◆ **MATERIAL FOR THIS EXERCISE**:
══════
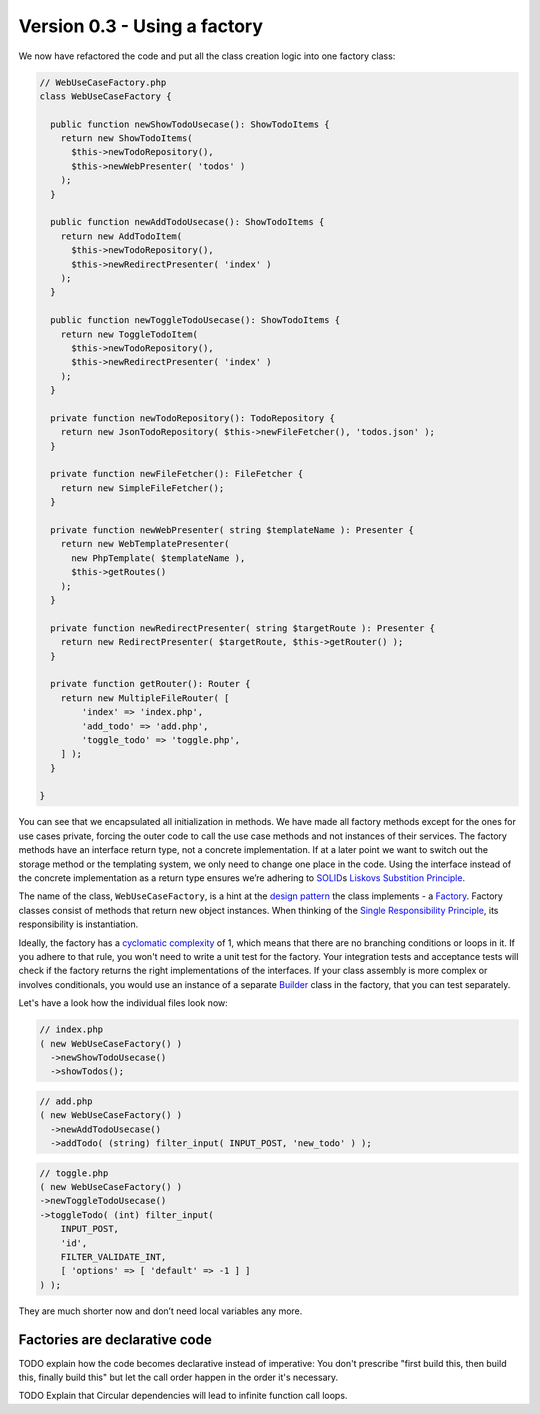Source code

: Version 0.3 - Using a factory
=============================

We now have refactored the code and put all the class creation logic
into one factory class:

.. code:: php

   // WebUseCaseFactory.php
   class WebUseCaseFactory {

     public function newShowTodoUsecase(): ShowTodoItems {
       return new ShowTodoItems(
         $this->newTodoRepository(),
         $this->newWebPresenter( 'todos' )
       );
     }

     public function newAddTodoUsecase(): ShowTodoItems {
       return new AddTodoItem(
         $this->newTodoRepository(),
         $this->newRedirectPresenter( 'index' )
       );
     }

     public function newToggleTodoUsecase(): ShowTodoItems {
       return new ToggleTodoItem(
         $this->newTodoRepository(),
         $this->newRedirectPresenter( 'index' )
       );
     }

     private function newTodoRepository(): TodoRepository {
       return new JsonTodoRepository( $this->newFileFetcher(), 'todos.json' );
     }

     private function newFileFetcher(): FileFetcher {
       return new SimpleFileFetcher();
     }

     private function newWebPresenter( string $templateName ): Presenter {
       return new WebTemplatePresenter(
         new PhpTemplate( $templateName ),
         $this->getRoutes()
       );
     }

     private function newRedirectPresenter( string $targetRoute ): Presenter {
       return new RedirectPresenter( $targetRoute, $this->getRouter() );
     }

     private function getRouter(): Router {
       return new MultipleFileRouter( [
           'index' => 'index.php',
           'add_todo' => 'add.php',
           'toggle_todo' => 'toggle.php',
       ] );
     }

   }

You can see that we encapsulated all initialization in methods. We have
made all factory methods except for the ones for use cases private,
forcing the outer code to call the use case methods and not instances of
their services. The factory methods have an interface return type, not a
concrete implementation. If at a later point we want to switch out the
storage method or the templating system, we only need to change one
place in the code. Using the interface instead of the concrete
implementation as a return type ensures we’re adhering to `SOLID`_\ s
`Liskovs Substition Principle`_.

The name of the class, ``WebUseCaseFactory``, is a hint at the `design
pattern`_ the class implements - a `Factory`_. Factory classes consist
of methods that return new object instances. When thinking of the
`Single Responsibility Principle`_, its responsibility is instantiation.

Ideally, the factory has a `cyclomatic complexity`_ of 1, which means
that there are no branching conditions or loops in it. If you adhere to
that rule, you won't need to write a unit test for the factory. Your
integration tests and acceptance tests will check if the factory returns
the right implementations of the interfaces. If your class assembly is
more complex or involves conditionals, you would use an instance of a
separate `Builder`_ class in the factory, that you can test separately.

Let's have a look how the individual files look now:

.. code:: php

   // index.php
   ( new WebUseCaseFactory() )
     ->newShowTodoUsecase()
     ->showTodos();

.. code:: php

   // add.php
   ( new WebUseCaseFactory() )
     ->newAddTodoUsecase()
     ->addTodo( (string) filter_input( INPUT_POST, 'new_todo' ) );

.. code:: php

   // toggle.php
   ( new WebUseCaseFactory() )
   ->newToggleTodoUsecase()
   ->toggleTodo( (int) filter_input(
       INPUT_POST,
       'id',
       FILTER_VALIDATE_INT,
       [ 'options' => [ 'default' => -1 ] ]
   ) );

They are much shorter now and don’t need local variables any more.

Factories are declarative code
------------------------------

TODO explain how the code becomes declarative instead of imperative: You
don't prescribe "first build this, then build this, finally build this"
but let the call order happen in the order it's necessary.

TODO Explain that Circular dependencies will lead to infinite function call loops.

.. _SOLID: https://en.wikipedia.org/wiki/SOLID
.. _Factory: https://en.wikipedia.org/wiki/Factory_%28object-oriented_programming%29
.. _Liskovs Substition Principle: https://en.wikipedia.org/wiki/Liskov_substitution_principle
.. _Single Responsibility Principle: https://en.wikipedia.org/wiki/Single_responsibility_principle
.. _design pattern: https://en.wikipedia.org/wiki/Software_design_pattern
.. _cyclomatic complexity: https://en.wikipedia.org/wiki/Cyclomatic_complexity
.. _Builder: https://en.wikipedia.org/wiki/Builder_pattern
.. _Front Controller: https://en.wikipedia.org/wiki/Front_controller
══════
◆ **PROBLEM DETAILS**: Print again the lines of the entries above that fall between the line holding "their services. The" and the line holding "can test separately.", inclusive, exactly as they stand.

◆ **WRITTEN RESPONSE**:
their services. The factory methods have an interface return type, not a
concrete implementation. If at a later point we want to switch out the
storage method or the templating system, we only need to change one
place in the code. Using the interface instead of the concrete
implementation as a return type ensures we’re adhering to `SOLID`_\ s
`Liskovs Substition Principle`_.

The name of the class, ``WebUseCaseFactory``, is a hint at the `design
pattern`_ the class implements - a `Factory`_. Factory classes consist
of methods that return new object instances. When thinking of the
`Single Responsibility Principle`_, its responsibility is instantiation.

Ideally, the factory has a `cyclomatic complexity`_ of 1, which means
that there are no branching conditions or loops in it. If you adhere to
that rule, you won't need to write a unit test for the factory. Your
integration tests and acceptance tests will check if the factory returns
the right implementations of the interfaces. If your class assembly is
more complex or involves conditionals, you would use an instance of a
separate `Builder`_ class in the factory, that you can test separately.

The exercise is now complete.